Data lab: What we can (and can’t) say about r/NBA postgame thread volume
82 PullPush playoff threads: no significant margin, scoring, or market-tier slopes; team effects are heterogeneous but confounded; OT regression is misleading — read why.
Data lab · sports + platform
This is a honest read of one reproducible slice: [Post Game Thread] submissions from the PullPush archive (2025-04-15 → 2025-05-25 UTC, overlapping the 2025 playoffs). We parse scores and team names from thread titles (no live Reddit API), attach coarse market tiers, and test whether game lines or markets predict how big the thread gets (log(1 + comment count) on the submission).
Frozen numbers: /data/nba-reddit-pgt-pullpush-lab.json. Code: data-projects/nba-r-postgame-threads/scripts/run_pullpush_archive_analysis.py.
The short answer: significant relationships?
At conventional levels (α = 0.05), we do not find robust associations between comment volume and:
- Final margin (Spearman ρ ≈ 0.07, p ≈ 0.54)
- Combined points (ρ ≈ −0.01, p ≈ 0.90)
- Coarse market tier sum (ρ ≈ 0.10, p ≈ 0.37)
So the scatterplots below are not hiding a strong linear story in this N — they are mostly noise plus heavy tails (a few threads dominate the scale).
That is still a useful result: in this playoff window, thread volume does not line up cleanly with “close game,” “shootout,” or our hand-built market tier once you look at the data without wishful thinking.
What looked “significant” — and how to read it
1) Team fixed effects (home + away) — the overall F-test for the model is significant (p ≈ 0.002). Some individual team dummies are significant too. That does not mean “Boston away threads are always bigger” in general. It means which matchup and which round you are in (Knicks–Celtics Game 1 vs. a Tuesday first-round game) moves volume — and those dimensions are bundled into team labels here. Treat it as heterogeneity, not a clean causal team ranking.
2) “Overtime” in the regression — core OLS gives OT a negative coefficient with p ≈ 0.08. That is not evidence that overtime games get less discussion. In our 82 rows, only 4 titles mention OT — and 3 of those 4 have num_comments = 0 in the archive (likely removed threads, lock states, or ingestion gaps). The negative sign is selection: we are comparing mostly normal threads to a handful of empty OT threads. Ignore the OT coefficient until comments are recovered for those posts or OT is labeled from a box-score join.
3) MixedLM — the estimated variance of the home-team random intercept sits on the boundary (~0). So within this slice, extra team-level random intercepts do not explain residual variance beyond the fixed predictors — consistent with small groups and noise.
What we measured
- Outcome:
log(1 + num_comments)on the submission (thread volume, not per-comment scores). - From titles: absolute margin, combined points, rough OT if the title says “OT” / “overtime.”

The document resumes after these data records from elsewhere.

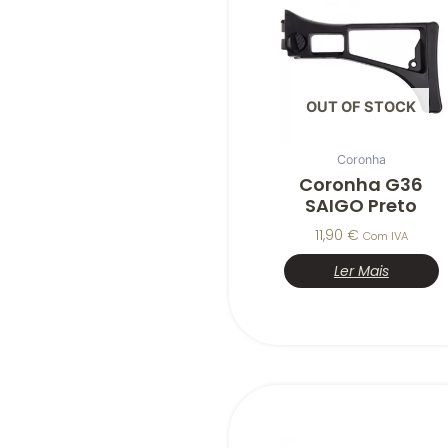
OUT OF STOCK
Coronha
Coronha G36
SAIGO Preto
11,90
€
Com IVA
Ler Mais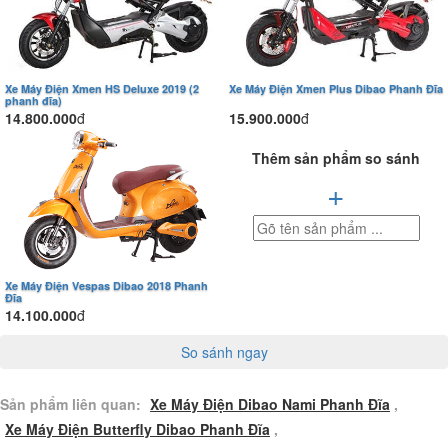
Xe Máy Điện Xmen HS Deluxe 2019 (2
Xe Máy Điện Xmen Plus Dibao Phanh Đĩa
phanh đĩa)
14.800.000
đ
15.900.000
đ
Thêm sản phẩm so sánh
+
Xe Máy Điện Vespas Dibao 2018 Phanh
Đĩa
14.100.000
đ
So sánh ngay
Sản phẩm liên quan:
Xe Máy Điện Dibao Nami Phanh Đĩa
,
Xe Máy Điện Butterfly Dibao Phanh Đĩa
,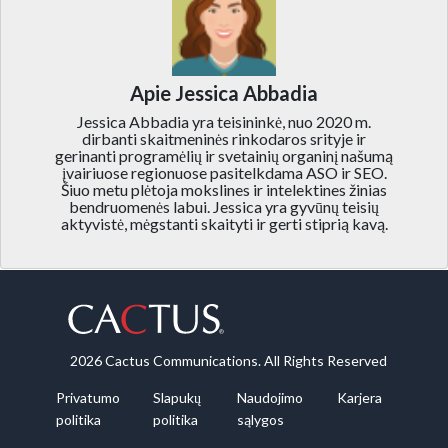
Apie Jessica Abbadia
Jessica Abbadia yra teisininkė, nuo 2020 m.
dirbanti skaitmeninės rinkodaros srityje ir
gerinanti programėlių ir svetainių organinį našumą
įvairiuose regionuose pasitelkdama ASO ir SEO.
Šiuo metu plėtoja mokslines ir intelektines žinias
bendruomenės labui. Jessica yra gyvūnų teisių
aktyvistė, mėgstanti skaityti ir gerti stiprią kavą.
2026 Cactus Communications. All Rights Reserved
Privatumo
Slapukų
Naudojimo
Karjera
politika
politika
sąlygos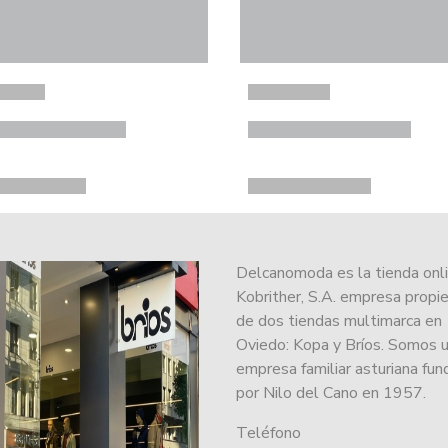
Delcanomoda es la tienda onl
Kobrither, S.A. empresa propie
de dos tiendas multimarca en
Oviedo: Kopa y Bríos. Somos 
empresa familiar asturiana fu
por Nilo del Cano en 1957.
Teléfono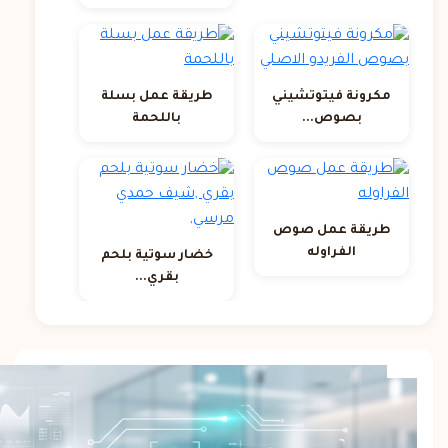
مكرونة فيتوتشيني
طريقة عمل بسلة
بصوص...
باللحمة
طريقة عمل صوص
الفراوله
خضار سوتية بلحم
بقري...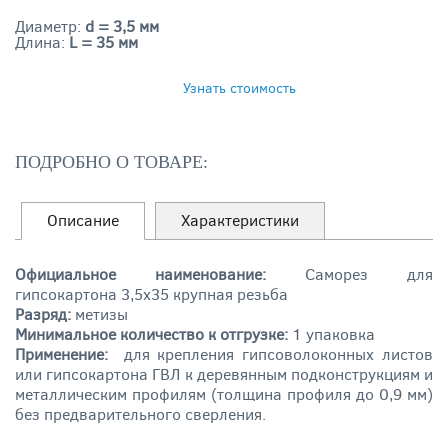
Диаметр:
d = 3,5 мм
Длина:
L = 35 мм
ЗАКАЗАТЬ
Узнать стоимость
ПОДРОБНО О ТОВАРЕ:
Описание
Характеристики
Официальное наименование:
Саморез для
гипсокартона 3,5х35 крупная резьба
Разряд:
метизы
Минимальное количество к отгрузке:
1 упаковка
Применение:
для крепления гипсоволоконных листов
или гипсокартона ГВЛ к деревянным подконструкциям и
металлическим профилям (толщина профиля до 0,9 мм)
без предварительного сверления.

- Market: tier_sum from a coarse internal 1–3 scale per team (not Nielsen).
N = 82 threads with a parsable scoreline and two matched teams.
Figures (exploratory, not proof)
Margin vs volume — visually flat; confirms weak correlation.
Combined score vs volume — same story on a different axis.
Regulation vs OT — only four OT-labeled threads; the boxplot is not a fair OT test (see above).
Market tier vs volume — exploratory; not significant in OLS or Spearman.
Limitations (still)
- PullPush is a third-party archive — not Reddit’s official API.
- Title parsing ≠ schedule join; scores can appear in multiple places in a title.
- Playoffs only — do not generalize to regular-season cadence or moderation patterns.
- 2025–26 live games need either archive catch-up or OAuth ingestion for a season-long panel.
Reproduce
cd data-projects/nba-r-postgame-threads
pip install -e .
python3 scripts/run_pullpush_archive_analysis.py
Figures write to apps/web/public/images/blog/; the JSON above is the canonical summary for this run.